— start of STORED RECORDS —

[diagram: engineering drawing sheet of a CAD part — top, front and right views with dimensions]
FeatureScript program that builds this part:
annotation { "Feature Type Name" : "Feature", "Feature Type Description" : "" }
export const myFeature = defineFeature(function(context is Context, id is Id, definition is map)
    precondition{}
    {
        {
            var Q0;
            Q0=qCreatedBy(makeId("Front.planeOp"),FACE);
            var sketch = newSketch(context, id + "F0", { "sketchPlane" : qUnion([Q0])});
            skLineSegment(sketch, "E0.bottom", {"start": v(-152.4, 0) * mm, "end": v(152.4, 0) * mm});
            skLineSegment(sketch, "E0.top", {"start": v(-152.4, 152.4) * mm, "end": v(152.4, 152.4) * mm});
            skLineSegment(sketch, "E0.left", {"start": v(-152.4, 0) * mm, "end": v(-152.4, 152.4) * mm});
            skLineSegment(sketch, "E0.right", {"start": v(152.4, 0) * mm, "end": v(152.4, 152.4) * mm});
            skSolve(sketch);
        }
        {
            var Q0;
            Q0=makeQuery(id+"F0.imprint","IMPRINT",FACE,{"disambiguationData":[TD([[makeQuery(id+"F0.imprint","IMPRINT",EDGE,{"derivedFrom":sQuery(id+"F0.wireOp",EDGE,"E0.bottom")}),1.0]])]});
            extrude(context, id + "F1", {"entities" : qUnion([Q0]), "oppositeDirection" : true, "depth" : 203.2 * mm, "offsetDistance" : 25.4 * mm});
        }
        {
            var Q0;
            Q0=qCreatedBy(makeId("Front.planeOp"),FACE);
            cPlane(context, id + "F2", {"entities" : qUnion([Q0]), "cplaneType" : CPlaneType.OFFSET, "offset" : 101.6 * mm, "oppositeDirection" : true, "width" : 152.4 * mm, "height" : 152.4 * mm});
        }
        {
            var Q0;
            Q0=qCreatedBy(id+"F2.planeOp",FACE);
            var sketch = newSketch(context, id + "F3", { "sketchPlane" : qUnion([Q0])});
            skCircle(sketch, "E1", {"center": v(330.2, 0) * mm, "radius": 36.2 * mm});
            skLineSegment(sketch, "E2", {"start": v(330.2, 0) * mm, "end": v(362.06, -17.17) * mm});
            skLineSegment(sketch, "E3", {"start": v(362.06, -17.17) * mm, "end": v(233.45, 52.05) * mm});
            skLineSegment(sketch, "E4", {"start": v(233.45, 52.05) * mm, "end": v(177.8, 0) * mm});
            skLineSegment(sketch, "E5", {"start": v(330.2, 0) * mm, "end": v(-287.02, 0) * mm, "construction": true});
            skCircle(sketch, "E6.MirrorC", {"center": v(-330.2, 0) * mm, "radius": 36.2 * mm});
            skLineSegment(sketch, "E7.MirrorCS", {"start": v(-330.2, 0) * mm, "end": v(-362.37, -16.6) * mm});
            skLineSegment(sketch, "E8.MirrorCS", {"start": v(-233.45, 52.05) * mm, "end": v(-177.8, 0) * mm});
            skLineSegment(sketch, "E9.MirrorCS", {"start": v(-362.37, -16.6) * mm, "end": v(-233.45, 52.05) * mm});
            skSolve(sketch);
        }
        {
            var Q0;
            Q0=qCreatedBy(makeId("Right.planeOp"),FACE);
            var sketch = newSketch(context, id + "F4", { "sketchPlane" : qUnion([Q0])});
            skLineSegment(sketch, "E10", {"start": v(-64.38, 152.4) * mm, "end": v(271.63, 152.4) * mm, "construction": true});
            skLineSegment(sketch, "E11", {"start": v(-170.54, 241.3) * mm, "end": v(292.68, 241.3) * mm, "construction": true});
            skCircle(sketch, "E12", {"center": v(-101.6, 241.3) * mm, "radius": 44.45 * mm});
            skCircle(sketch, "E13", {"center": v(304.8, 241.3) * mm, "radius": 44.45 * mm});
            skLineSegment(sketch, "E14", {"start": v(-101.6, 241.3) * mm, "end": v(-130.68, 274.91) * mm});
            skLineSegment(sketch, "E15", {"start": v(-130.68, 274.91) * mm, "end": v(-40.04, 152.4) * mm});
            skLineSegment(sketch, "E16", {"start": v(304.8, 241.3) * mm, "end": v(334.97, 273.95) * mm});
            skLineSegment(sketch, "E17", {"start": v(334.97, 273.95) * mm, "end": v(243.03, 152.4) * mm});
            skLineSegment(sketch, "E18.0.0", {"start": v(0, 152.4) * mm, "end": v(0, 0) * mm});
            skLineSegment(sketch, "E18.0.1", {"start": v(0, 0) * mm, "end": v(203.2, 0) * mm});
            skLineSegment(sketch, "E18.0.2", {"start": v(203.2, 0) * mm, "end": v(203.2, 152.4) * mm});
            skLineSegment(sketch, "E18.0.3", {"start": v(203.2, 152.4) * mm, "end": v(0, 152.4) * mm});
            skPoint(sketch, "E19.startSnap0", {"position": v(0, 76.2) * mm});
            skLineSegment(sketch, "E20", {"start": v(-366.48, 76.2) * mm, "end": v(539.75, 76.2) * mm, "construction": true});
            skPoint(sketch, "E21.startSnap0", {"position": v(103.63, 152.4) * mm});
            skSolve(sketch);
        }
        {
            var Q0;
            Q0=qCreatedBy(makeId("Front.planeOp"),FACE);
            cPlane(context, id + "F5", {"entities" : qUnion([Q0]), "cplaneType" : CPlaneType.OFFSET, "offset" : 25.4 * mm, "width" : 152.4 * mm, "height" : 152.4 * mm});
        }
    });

— end of STORED RECORDS —

SET PROBLEM.
Pull out every line of the data above that contains the string "center". Case counts.

RESPONSE TO THIS TASK.
            skCircle(sketch, "E1", {"center": v(330.2, 0) * mm, "radius": 36.2 * mm});
            skCircle(sketch, "E6.MirrorC", {"center": v(-330.2, 0) * mm, "radius": 36.2 * mm});
            skCircle(sketch, "E12", {"center": v(-101.6, 241.3) * mm, "radius": 44.45 * mm});
            skCircle(sketch, "E13", {"center": v(304.8, 241.3) * mm, "radius": 44.45 * mm});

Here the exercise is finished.